Instructions to follow:
Give again, word for word, each line below starting at the one that contains "(x=116, y=208) px" and ending at the one that contains "- T1 vertebra: bounding".

Segment Open

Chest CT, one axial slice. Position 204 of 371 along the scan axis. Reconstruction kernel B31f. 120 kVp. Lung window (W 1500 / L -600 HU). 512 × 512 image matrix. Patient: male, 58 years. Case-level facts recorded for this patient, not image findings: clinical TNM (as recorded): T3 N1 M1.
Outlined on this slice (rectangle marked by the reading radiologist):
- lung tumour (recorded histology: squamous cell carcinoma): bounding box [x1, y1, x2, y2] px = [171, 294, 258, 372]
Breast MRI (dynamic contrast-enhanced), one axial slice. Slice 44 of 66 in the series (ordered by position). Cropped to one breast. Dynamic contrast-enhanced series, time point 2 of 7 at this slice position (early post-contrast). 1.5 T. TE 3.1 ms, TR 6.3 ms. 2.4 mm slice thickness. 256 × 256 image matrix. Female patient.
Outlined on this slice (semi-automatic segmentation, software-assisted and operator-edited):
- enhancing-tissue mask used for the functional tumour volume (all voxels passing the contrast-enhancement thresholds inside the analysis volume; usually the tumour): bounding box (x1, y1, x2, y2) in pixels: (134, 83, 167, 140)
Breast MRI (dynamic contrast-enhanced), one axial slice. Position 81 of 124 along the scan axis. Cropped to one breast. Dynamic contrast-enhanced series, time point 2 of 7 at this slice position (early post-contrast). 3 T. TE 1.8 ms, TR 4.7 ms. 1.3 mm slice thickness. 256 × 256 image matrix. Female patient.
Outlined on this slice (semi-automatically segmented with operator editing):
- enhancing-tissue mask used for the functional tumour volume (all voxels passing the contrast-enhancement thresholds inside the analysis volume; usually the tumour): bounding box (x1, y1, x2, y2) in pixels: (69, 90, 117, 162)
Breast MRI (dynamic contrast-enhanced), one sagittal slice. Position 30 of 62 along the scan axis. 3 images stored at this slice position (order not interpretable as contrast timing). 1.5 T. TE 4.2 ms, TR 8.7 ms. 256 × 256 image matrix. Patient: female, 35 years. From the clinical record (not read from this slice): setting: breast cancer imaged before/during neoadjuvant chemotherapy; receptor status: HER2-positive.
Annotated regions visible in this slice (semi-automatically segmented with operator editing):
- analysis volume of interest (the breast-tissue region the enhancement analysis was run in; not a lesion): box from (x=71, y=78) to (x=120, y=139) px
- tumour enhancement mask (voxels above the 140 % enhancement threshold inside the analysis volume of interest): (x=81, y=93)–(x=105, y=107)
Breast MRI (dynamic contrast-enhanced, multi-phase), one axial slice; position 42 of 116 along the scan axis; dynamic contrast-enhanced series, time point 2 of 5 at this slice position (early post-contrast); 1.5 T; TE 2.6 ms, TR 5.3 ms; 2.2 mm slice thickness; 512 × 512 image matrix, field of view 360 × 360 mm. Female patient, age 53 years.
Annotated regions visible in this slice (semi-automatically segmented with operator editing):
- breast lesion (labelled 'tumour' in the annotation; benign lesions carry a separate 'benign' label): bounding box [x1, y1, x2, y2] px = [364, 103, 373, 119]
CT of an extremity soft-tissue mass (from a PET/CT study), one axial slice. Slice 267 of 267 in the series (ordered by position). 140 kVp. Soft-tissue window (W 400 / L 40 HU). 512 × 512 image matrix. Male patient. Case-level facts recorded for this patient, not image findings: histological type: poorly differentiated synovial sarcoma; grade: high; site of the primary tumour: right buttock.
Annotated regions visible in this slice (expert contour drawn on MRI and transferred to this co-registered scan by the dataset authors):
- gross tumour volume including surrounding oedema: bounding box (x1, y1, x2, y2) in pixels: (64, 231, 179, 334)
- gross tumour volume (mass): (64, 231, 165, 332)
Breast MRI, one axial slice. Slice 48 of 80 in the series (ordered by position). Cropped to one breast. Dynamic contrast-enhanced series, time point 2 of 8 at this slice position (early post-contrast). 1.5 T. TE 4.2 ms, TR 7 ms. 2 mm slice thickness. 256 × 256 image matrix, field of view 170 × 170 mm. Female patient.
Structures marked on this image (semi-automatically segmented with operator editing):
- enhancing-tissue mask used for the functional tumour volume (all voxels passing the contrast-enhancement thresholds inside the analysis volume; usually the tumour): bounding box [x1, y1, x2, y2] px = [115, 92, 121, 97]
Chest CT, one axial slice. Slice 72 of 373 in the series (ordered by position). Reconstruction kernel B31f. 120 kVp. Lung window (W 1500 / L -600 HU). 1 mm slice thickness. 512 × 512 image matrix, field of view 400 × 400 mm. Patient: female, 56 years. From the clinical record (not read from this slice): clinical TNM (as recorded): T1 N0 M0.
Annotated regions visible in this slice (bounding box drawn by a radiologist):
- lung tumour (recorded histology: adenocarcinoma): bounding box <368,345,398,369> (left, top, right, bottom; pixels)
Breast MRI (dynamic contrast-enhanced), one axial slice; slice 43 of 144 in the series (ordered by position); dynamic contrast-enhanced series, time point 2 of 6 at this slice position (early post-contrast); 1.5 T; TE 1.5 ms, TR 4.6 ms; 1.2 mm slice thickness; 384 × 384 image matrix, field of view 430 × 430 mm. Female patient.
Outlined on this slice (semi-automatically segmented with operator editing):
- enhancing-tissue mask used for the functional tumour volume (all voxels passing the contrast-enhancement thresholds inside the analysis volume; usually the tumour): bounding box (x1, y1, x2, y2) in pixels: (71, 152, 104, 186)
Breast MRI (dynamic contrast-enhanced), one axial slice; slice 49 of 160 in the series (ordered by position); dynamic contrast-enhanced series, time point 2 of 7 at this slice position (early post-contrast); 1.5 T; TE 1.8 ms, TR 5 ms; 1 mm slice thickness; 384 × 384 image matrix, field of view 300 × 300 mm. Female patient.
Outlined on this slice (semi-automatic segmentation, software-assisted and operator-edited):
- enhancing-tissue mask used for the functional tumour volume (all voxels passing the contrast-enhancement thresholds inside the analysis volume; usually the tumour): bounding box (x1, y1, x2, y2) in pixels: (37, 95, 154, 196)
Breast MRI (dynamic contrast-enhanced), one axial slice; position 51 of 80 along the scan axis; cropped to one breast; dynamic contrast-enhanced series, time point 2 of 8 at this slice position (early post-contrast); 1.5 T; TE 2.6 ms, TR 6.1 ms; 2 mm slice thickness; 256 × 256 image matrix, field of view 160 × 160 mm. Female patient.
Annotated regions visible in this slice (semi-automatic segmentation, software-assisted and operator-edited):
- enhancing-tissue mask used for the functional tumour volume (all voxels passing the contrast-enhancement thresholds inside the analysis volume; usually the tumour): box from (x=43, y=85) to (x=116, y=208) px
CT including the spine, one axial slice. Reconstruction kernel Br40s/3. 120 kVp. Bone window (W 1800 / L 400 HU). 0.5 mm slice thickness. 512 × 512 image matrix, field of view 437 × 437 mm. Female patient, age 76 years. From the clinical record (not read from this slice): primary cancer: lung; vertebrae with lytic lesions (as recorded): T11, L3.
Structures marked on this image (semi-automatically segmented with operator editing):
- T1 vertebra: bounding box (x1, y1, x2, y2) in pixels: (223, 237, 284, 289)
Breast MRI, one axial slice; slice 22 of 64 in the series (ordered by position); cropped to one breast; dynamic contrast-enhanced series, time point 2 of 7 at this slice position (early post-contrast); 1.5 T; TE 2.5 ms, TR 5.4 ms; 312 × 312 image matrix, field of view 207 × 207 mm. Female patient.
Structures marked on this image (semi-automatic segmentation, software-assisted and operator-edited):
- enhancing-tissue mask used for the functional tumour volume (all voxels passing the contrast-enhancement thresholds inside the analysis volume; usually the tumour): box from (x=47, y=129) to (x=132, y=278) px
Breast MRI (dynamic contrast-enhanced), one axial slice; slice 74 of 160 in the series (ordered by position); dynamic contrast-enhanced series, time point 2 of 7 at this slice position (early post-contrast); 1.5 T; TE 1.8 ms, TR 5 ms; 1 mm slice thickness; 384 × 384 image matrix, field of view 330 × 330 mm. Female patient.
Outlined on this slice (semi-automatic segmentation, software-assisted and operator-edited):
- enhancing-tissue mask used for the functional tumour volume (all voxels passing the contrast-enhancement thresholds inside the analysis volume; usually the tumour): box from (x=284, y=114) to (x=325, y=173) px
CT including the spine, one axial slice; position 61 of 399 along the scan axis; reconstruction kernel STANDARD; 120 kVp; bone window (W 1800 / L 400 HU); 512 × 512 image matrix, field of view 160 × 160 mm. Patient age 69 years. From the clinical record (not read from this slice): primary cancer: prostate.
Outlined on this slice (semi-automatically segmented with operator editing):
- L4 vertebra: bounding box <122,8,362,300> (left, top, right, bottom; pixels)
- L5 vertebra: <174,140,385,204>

Segment Closed

Written answer:
- enhancing-tissue mask used for the functional tumour volume (all voxels passing the contrast-enhancement thresholds inside the analysis volume; usually the tumour): box from (x=43, y=85) to (x=116, y=208) px
CT including the spine, one axial slice. Reconstruction kernel Br40s/3. 120 kVp. Bone window (W 1800 / L 400 HU). 0.5 mm slice thickness. 512 × 512 image matrix, field of view 437 × 437 mm. Female patient, age 76 years. From the clinical record (not read from this slice): primary cancer: lung; vertebrae with lytic lesions (as recorded): T11, L3.
Structures marked on this image (semi-automatically segmented with operator editing):
- T1 vertebra: bounding box (x1, y1, x2, y2) in pixels: (223, 237, 284, 289)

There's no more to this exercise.